### Your tasks
A. In the cooling method claim, what happens to the two coolers when the duct temperature exceeds the limit duct temperature?
B. Write the next part of the cooling method claim, picking up after its final line.
Extract to read: Begin
11. The improved method for cooling a cooled space having
a. an evaporative cooler which uses air from outside the cooled
space,
b. a refrigerated cooler,
c. said refrigerated and evaporative coolers being connected by a
duct to said cooled space, and
d. a space thermostat providing means for sensing space temperature
of the cooled space;
comprising the combined steps of:
e. initiating cooling of said cooled space responsive to the space
temperature thereof,
f. setting a limit duct temperature,
g. sensing duct temperature of air from said evaporative
cooler,
h. determining if the sensed duct temperature is above or below the
limit duct temperature, and
j. switching between the evaporative cooler and refrigerated cooler
by
(i) starting the evaporative cooler and stopping the refrigerated
cooler when said duct temperature is below the limit duct
temperature, and
(ii) starting the refrigerated cooler and stopping the evaporative
cooler when said duct temperature exceeds said limit duct
temperature.
Extract to read: End
Supplied entries: Begin
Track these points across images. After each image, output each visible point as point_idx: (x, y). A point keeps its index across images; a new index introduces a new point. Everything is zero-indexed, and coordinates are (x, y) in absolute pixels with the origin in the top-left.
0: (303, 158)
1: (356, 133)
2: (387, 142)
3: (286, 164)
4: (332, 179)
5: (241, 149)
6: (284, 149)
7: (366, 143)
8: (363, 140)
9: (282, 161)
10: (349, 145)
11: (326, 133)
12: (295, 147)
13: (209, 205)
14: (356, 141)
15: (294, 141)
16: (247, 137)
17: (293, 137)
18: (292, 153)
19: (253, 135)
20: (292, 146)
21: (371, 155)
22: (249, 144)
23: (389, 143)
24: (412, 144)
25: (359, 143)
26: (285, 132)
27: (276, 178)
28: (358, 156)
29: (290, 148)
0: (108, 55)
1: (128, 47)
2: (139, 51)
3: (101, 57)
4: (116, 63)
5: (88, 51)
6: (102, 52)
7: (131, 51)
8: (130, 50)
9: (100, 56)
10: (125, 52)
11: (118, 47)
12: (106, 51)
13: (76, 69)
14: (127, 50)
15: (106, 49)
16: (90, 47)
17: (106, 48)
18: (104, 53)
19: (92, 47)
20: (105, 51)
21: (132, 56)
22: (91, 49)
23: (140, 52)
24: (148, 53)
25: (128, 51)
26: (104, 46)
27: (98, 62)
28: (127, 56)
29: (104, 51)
Supplied entries: End
Supplied entries: Begin
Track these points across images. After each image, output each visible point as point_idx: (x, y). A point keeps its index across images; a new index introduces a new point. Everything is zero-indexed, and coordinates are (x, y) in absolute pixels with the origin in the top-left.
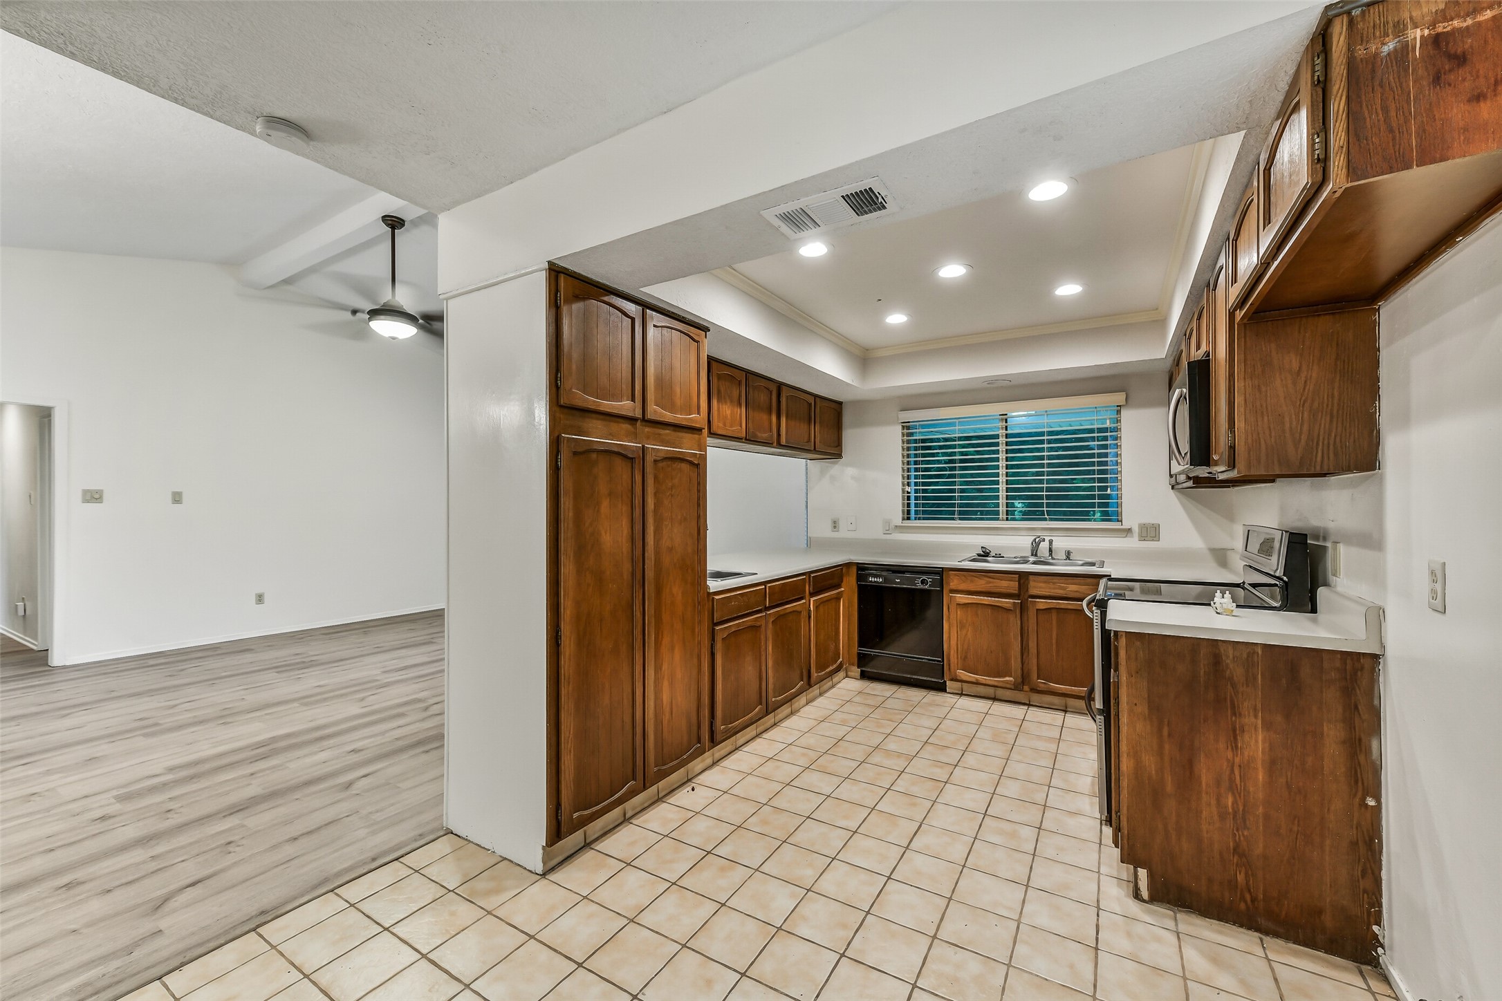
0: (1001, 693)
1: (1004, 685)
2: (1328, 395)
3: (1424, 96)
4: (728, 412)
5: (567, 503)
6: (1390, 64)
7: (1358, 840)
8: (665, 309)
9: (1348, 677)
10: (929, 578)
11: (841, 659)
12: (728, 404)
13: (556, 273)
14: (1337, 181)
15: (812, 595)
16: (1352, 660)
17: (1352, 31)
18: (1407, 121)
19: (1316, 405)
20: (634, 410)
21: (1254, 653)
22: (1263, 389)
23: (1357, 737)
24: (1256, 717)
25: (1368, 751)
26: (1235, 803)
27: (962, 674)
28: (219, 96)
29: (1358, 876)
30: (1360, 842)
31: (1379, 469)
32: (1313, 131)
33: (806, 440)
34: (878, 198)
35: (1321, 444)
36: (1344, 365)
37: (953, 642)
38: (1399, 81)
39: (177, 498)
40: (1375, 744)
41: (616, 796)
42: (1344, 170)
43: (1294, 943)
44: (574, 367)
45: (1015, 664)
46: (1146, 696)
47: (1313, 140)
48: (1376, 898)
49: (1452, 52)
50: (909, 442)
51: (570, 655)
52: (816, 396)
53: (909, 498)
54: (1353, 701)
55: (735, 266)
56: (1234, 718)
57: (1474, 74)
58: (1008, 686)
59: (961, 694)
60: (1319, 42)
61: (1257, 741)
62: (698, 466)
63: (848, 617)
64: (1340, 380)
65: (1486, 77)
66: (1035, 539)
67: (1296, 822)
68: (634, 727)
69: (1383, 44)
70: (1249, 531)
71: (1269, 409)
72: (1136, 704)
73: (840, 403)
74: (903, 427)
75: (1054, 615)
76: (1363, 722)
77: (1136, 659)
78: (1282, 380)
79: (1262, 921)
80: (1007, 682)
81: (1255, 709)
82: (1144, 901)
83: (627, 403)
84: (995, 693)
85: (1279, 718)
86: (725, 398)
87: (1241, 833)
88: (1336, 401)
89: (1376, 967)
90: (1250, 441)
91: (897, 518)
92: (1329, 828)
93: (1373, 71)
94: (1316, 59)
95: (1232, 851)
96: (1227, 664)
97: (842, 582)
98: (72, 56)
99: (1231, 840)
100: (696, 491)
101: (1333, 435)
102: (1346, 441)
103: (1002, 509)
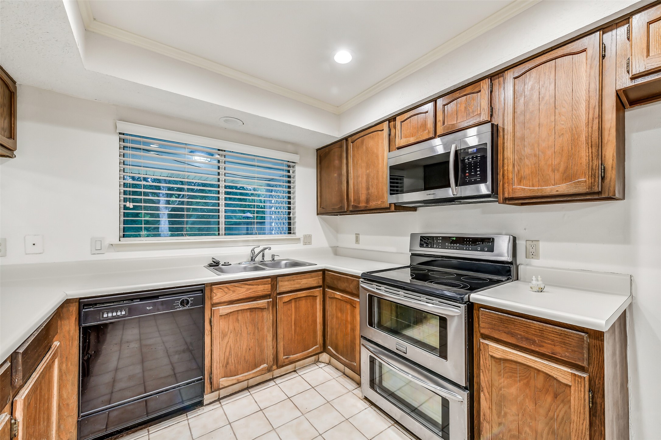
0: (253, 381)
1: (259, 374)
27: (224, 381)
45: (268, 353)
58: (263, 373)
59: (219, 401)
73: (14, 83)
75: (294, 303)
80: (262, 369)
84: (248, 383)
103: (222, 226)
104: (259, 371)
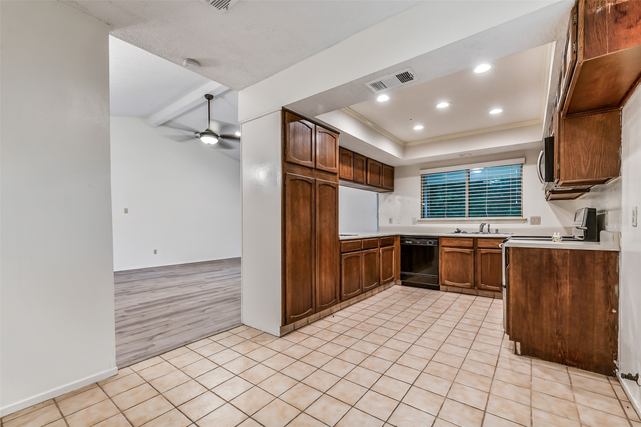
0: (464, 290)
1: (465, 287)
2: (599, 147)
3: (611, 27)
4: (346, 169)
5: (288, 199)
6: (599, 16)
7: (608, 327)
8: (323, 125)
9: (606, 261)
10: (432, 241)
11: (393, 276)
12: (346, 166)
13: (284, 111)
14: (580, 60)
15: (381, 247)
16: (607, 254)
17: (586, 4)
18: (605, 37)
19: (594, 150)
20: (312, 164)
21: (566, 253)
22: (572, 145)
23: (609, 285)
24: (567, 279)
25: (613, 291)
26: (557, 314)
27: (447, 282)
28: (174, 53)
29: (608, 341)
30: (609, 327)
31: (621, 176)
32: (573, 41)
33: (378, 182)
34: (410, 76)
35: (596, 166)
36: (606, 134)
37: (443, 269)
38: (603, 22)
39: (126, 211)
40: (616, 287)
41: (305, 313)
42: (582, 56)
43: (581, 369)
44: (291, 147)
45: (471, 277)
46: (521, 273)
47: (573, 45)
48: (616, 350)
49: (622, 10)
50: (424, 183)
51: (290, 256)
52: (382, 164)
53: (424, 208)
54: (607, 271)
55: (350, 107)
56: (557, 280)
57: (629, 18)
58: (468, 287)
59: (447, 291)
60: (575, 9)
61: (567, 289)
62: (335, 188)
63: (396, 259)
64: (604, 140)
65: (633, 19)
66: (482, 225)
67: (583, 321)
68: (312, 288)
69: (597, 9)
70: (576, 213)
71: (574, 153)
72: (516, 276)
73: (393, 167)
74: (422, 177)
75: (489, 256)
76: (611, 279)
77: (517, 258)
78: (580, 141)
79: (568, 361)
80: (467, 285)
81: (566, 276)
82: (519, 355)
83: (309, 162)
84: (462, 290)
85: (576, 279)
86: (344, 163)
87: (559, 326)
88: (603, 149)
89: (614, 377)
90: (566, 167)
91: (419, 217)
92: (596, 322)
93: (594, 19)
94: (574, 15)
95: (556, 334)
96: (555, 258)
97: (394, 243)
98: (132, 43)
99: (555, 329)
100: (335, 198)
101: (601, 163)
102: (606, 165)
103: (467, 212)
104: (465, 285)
Supplied entries: End
### Responses to the tasks
A. The refrigerated cooler starts and the evaporative cooler stops.

B.
12. The invention as defined in claim 11 further comprising:
m. delaying the switching from said evaporative cooler to said
refrigerated cooler a cool down period after said initiation step,
and
n. delaying starting of an evaporative fan of said evaporative
cooler a wetting period after starting of an evaporative pump of
said evaporative cooler.
13. The invention as defined in claim 12 further comprising:
o. opening a vent valve for venting air from said cooled space when
said evaporative fan is operating, and
p. closing said vent valve when said evaporative fan is not
operating,
q. blocking the connection of said refrigerated cooler to said
cooled space when said refrigerated cooler is not operating and an
evaporative fan is operating,
r. blocking the connection of said evaporative cooler to said
cooled space when the evaporative fan of said evaporative cooler is
not operating,
s. opening the connection of said refrigerated cooler to said
cooled space when said refrigerated cooler is operating, and
t. opening the connection of said evaporative cooler to said cooled
space when said evaporative fan is operating.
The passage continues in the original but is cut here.